It has been three days since Anthony Davis spent his last day as a member of the New Orleans Pelicans. Players, commentators, and fans far and wide have all weighed in on the league-wide impact that the trade has made. There have been podcasts, specials, and radio segments dedicated to the ins and outs of the trade: the players, the picks, the agreement date, trade waivers, esports events, sexist fathers, and nearly everything under the sun.
But something else has slowly come about during the response to the trade, almost imperceptive in its subtlety. And for fans of the Pelicans, who have long complained about the way the team is treated by national media, it should be a welcome sight: the Pelicans are cool now!
Maybe that’s an oversimplification, but the Pelicans have been praised for this trade almost unanimously. People are lauding David Griffin for getting a haul in return for Davis, and even if you aren’t the biggest fan of the players (like the particular know-nothing blogger who is currently typing this), the picks and pick swaps show that Griffin knows what he’s doing. (There is another discussion on whether this means Rob Pelinka doesn’t know what he’s doing, but we are not Locked On Lakers so you can find that analysis elsewhere.)
On first glance, this national reaction makes sense.
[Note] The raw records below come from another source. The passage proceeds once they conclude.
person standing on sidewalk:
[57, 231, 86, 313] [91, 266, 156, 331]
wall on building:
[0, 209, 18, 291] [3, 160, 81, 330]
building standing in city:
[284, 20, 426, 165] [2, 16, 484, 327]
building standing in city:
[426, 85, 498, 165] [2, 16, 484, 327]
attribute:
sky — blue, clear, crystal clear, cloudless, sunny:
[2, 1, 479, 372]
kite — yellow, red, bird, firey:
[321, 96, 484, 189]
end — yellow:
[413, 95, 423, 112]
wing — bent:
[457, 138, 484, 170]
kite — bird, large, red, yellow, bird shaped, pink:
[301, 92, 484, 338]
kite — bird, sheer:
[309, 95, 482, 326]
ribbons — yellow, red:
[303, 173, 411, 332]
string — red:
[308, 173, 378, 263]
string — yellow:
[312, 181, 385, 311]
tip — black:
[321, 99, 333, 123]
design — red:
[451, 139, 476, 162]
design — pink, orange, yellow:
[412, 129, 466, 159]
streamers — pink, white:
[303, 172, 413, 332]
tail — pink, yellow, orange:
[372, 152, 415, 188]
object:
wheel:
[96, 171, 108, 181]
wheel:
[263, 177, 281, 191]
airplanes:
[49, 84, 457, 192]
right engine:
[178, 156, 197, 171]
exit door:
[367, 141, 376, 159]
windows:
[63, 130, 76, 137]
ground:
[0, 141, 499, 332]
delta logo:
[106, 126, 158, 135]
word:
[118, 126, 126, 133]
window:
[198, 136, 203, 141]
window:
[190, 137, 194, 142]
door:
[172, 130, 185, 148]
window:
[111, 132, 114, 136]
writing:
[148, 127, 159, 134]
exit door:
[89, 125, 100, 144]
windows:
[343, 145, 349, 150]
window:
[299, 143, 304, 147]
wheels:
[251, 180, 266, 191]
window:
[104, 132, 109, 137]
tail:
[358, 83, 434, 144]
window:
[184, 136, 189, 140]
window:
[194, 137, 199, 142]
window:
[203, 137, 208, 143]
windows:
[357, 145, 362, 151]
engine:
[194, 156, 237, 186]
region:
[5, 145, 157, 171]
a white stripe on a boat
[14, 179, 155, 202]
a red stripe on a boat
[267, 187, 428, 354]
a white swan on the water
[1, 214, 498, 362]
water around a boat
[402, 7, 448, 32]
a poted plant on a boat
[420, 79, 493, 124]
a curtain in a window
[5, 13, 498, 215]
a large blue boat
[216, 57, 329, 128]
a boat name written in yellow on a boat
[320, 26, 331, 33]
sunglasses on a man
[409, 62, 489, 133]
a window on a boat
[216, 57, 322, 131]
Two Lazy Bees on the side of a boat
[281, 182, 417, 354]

Yes, the Pelicans are being praised. They did a good thing! They got one of the biggest returns for a superstar in recent memory. But the love is significant because of the path the Pelicans have taken to get here and how they have been perceived by national media — since January of this year when Davis demanded a trade, but even before then, dating back to 2012 when Davis was first drafted.
I’m going to be level with you, Pelicans fans, and if you have the power to remove your Mardi-Gras colored glasses, you’ll know it’s true: the team has been poorly run for a long time. Not just with Dell Demps constantly making patchwork decisions, ignoring sunk cost fallacy, and digging holes deeper instead of digging out of them, but — don’t be mad — because the organization felt like it was lower on Tom Benson’s priority list, and the mixing of upper management reflected that. National media picked up on that perception, and ran with it for a very long time.
But a funny thing started happening after Davis’s trade request — changes started happening in earnest. Demps was fired, the most prevalent link between the Saints and Pelicans was cut as Mickey Loomis’s title was stripped, and Gayle Benson began saying and doing the right things. Changes were coming, and Pelicans fans were excited, and waited for the media to take notice too.
Except…they didn’t. Bill Simmons callously referred to Gayle as “The Widow,” and several podcasters and writers speculated about the death of New Orleans basketball, and the reports of David Griffin’s hiring was met with subdued acclaim. People thought it was a good hire, but no one felt it was worthy of loud announcements. This obviously bothered Pelicans fans, but it made sense to me. National media reacts to actions, and front office hires do not move the needle unless it is someone of national celebrity a la Phil Jackson. David Griffin, as respected as he is, doesn’t get Johnny Q Basketballfan sitting up in his seat. And ESPN and the other big networks make content for Johnny and his friends, so the coverage was lacking.
That’s also why the draft lottery was met with gnashing and cursing, with fake stories about Zion Williamson’s preference. New Orleans was still not respected, not seen as a worthy destination. The Pelicans getting the rights to Zion was huge for the city and the fans, but it still was something given to New Orleans. It wasn’t something the Pelicans rightly earned, unless you believe in Griffin’s voodoo rituals.
I knew that for the national media to finally give the little old NOLA team some respect, one of two things would have to happen: either the team needed to put a product on the floor that consistently won, or they’d have to really kill it on the Anthony Davis trade. These are real, tangible actions that require the rest of the world to take notice. Things that not even the most blatant largemarketophile can hand-wave away.
And so here we are, with The Ringer gushing over the return, with articles about the Pelicans being a team of the future, with more than one sports talking head wondering if David Griffin was somewhere laughing like a bond villain after he hung up the phone. The road to true, lasting respect is long and arduous, and the team has much more work to do — starting with deciding what to do with the #4 pick in Thursday’s draft. A team must be constructed, and those wins I talked about must come eventually for the trust in the team to continue.
But right now the Pelicans have new players, new picks, a diligent front office, and committed ownership. Oh, and they have a guy named Zion too. And, finally, they may be getting the national respect so many Pelicans fans crave.